The mantra of the disability community, which wants and deserves a say in its destiny, has become “Nothing about us without us.” Yet even many Jewish organizations that serve Jews with disabilities don’t put people with disabilities on their committees, staffs or boards.

We would not tolerate it if a prestigious school rejected children because they were Jewish. Why does the Jewish community continue to tolerate it when Jewish institutions say no to people with disabilities?

It’s time to use the power of the purse to stop the discrimination.

The “golden rule” of non-profits is that those who give the gold makes the rules. So donors, large and small, must say “hineini” (here I am) to end the intolerance and injustice. Rather than talking the talk, we must walk the walk.

Jews with disabilities aren’t the only Jews who face discrimination from within; so does the LBGT community. Thankfully the Schusterman and Morningstar foundations, along with Stuart Kurlander, the president of the Jewish Federation of Greater Washington and a gay rights activist, have created an index to show if Jewish groups are open to the LBGT community. They are having a positive impact. This is an example to follow.

Indeed, the Ruderman Family Foundation was the first to raise this issue when it came to inclusion of Jews with disabilities. Others should follow its example. At the Mizrahi Family Charitable Trust, we are. While our family foundation doesn’t accept any unsolicited applicants, even those who we encourage to apply for support must answer serious questions.

They include:

* Does your organization have policies that support meaningful inclusion of people with disabilities at all levels, including on your board of directors?

* Does your organization have a disability advisory committee/inclusion committee?

* Will the program or project include people with disabilities?  If not, why not?  If so, how do you plan to identify, reach and welcome them?

* Describe the accessibility of your offices to people with physical disabilities.

* Do you employ and/or offer internships to individuals who have disabilities?  If so, what are their jobs?  Do they receive the same compensation and benefits as all other employees in like positions?  Please describe how you educate your board of directors or trustees and staff about serving and partnering with people with disabilities.

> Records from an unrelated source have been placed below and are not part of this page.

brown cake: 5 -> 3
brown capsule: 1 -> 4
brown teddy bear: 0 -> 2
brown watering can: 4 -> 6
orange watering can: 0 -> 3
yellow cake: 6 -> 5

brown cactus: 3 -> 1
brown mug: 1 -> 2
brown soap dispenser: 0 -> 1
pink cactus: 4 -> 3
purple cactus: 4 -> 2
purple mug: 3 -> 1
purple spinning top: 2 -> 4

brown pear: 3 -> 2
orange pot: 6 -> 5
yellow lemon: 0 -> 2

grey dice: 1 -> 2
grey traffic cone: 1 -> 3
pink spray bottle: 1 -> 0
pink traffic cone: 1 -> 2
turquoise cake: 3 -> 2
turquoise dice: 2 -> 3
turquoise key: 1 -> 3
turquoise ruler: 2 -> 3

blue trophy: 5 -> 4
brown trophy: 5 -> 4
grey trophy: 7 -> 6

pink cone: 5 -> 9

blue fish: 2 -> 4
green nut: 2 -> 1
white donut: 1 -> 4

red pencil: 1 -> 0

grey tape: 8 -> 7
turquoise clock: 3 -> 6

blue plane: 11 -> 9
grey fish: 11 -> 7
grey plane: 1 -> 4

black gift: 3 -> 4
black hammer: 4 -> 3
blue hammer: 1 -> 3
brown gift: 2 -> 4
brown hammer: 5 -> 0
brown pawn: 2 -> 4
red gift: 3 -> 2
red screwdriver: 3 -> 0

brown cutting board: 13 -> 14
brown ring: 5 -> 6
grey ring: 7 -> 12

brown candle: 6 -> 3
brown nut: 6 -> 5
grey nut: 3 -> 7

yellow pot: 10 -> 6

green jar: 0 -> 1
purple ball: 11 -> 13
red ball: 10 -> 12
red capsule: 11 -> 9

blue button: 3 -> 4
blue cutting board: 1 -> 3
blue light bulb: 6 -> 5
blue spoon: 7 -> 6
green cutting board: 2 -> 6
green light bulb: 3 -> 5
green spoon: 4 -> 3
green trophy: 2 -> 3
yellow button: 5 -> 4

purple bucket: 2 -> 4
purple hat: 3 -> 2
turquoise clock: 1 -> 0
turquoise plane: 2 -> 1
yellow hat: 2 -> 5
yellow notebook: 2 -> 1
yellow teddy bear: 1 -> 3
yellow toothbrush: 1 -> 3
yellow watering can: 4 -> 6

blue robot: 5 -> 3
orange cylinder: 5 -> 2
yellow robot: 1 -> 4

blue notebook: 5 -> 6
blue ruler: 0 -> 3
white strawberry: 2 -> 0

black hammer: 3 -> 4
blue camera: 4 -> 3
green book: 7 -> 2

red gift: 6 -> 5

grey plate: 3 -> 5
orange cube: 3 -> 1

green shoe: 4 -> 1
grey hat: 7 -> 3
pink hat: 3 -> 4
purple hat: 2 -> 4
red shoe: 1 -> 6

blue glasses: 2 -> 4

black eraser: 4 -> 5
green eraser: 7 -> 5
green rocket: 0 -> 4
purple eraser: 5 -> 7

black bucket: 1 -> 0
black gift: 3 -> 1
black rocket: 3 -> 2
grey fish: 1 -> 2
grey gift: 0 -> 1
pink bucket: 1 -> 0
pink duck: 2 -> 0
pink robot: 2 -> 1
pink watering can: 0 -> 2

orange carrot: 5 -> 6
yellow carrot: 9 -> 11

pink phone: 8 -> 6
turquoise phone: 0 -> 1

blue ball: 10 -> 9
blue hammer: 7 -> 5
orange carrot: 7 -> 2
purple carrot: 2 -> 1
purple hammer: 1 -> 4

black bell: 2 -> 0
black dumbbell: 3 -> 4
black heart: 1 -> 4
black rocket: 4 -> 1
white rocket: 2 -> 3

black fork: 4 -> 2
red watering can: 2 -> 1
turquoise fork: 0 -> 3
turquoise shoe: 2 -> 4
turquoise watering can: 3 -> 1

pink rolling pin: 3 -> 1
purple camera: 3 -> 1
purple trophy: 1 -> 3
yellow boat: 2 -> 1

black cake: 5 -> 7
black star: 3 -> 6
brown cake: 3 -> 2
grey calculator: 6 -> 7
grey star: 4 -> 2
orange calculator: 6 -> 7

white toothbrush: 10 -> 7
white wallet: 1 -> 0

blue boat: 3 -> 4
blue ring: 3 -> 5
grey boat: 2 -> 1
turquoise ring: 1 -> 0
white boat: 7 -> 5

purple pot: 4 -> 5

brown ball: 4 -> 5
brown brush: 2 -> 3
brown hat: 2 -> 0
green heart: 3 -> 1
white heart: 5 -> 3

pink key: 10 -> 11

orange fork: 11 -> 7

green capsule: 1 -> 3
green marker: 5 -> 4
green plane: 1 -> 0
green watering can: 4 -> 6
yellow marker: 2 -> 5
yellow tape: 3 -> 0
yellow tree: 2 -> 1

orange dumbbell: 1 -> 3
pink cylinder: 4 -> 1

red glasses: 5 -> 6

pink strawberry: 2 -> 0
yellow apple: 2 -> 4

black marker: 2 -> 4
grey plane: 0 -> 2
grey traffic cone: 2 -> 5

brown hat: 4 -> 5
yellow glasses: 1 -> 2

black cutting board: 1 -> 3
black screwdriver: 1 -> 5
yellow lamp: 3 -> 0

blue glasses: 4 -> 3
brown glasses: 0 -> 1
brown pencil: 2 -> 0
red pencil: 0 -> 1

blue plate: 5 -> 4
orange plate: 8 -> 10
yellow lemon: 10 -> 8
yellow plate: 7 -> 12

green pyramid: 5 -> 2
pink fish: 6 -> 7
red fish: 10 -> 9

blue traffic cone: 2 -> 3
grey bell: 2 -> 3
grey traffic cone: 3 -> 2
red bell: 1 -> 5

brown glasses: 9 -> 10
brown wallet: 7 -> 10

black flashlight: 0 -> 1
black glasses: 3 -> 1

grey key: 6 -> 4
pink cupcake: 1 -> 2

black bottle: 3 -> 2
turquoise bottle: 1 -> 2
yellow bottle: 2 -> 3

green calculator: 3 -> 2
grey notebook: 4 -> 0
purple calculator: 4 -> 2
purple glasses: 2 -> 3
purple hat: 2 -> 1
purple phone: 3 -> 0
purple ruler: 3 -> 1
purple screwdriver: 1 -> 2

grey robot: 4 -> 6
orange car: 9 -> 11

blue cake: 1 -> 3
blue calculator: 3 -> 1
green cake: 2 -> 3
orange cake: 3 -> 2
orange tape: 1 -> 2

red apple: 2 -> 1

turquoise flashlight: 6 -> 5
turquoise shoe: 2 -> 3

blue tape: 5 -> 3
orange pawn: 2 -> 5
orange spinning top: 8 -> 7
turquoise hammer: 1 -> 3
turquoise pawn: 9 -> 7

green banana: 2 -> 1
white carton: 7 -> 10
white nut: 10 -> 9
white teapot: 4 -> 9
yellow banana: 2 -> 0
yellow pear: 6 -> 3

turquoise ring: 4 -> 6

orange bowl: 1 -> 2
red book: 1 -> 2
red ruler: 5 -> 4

Our foundation is smaller than others, but we believe that no matter the size of our philanthropic investments, they must be moral in nature. For example, this year we cut funding to an organization with the sole purpose of serving people with disabilities, but tragically the very people they were supposedly serving didn’t feel they were being heard and respected as equals.

We hope that others, including federations, foundations and individuals, will join us as we fight for justice and opportunity, so that all Jews can experience our Jewish birthright.

(Jennifer Laszlo Mizrahi is the co-founder and director of the Mizrahi Family Charitable Trust and founder and president of Laszlo Strategies.)